___ Extracted records ___
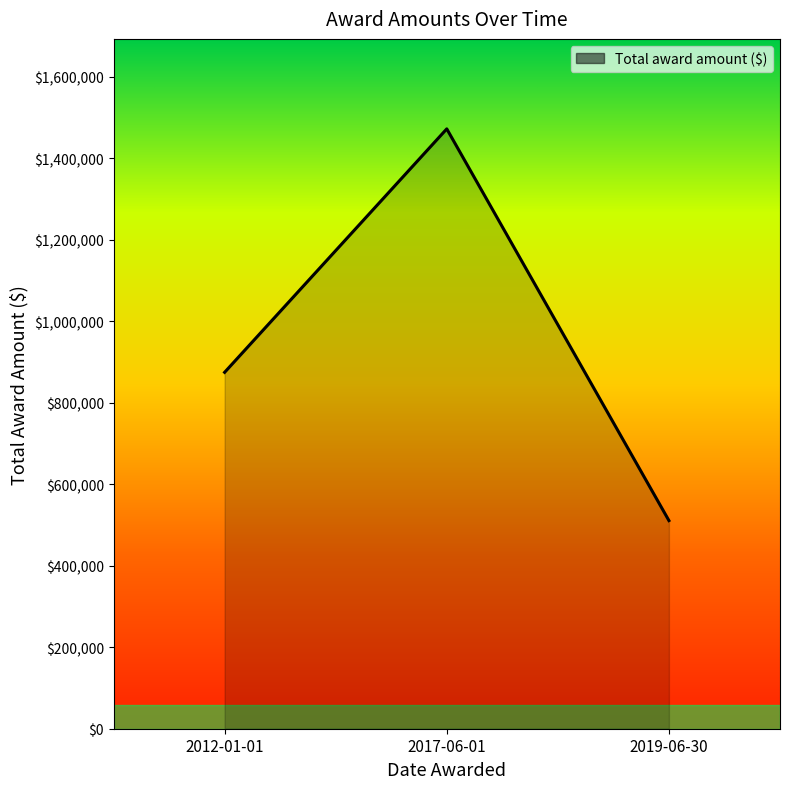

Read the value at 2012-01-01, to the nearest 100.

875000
___
___ Extracted records ___
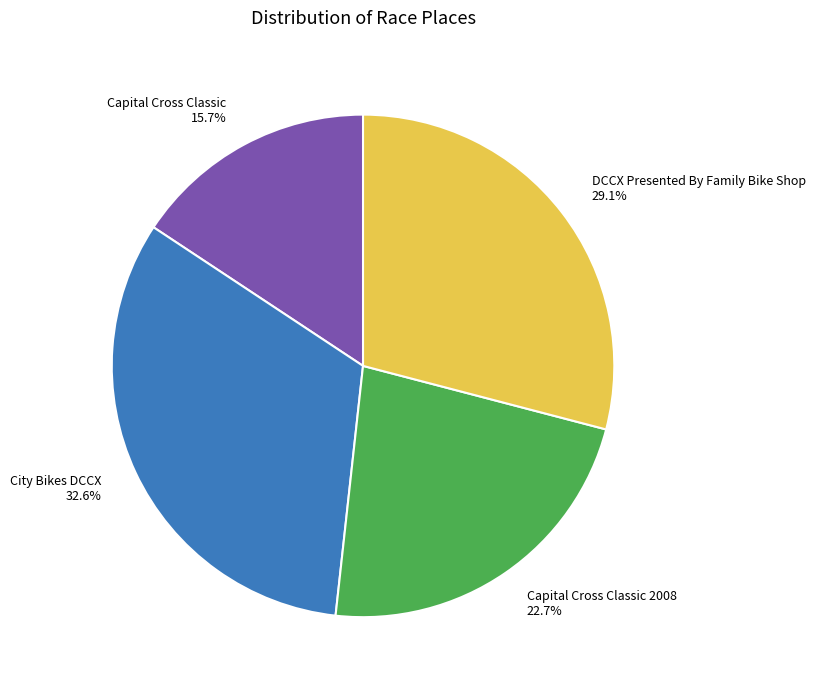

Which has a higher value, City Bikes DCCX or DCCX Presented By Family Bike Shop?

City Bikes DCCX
___
___ Extracted records ___
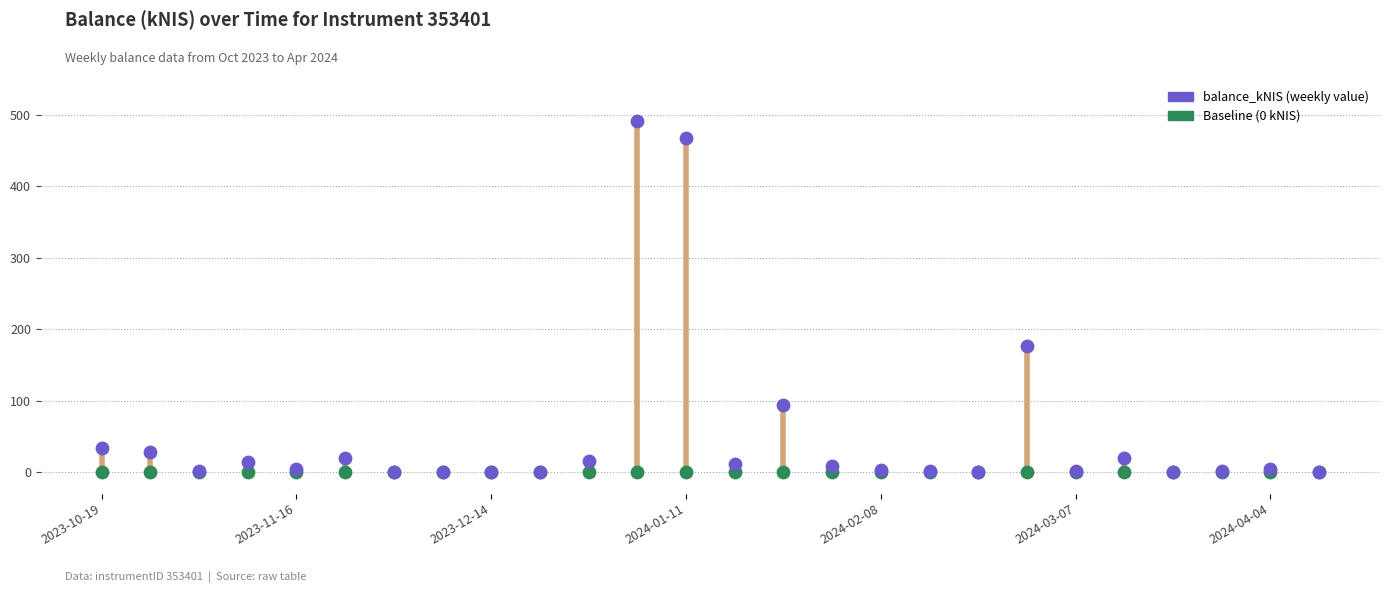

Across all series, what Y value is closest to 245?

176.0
___
• Job: Count the lines in the records above that contain the word "value". Reply with the number alone.

• Output for this exercise: 3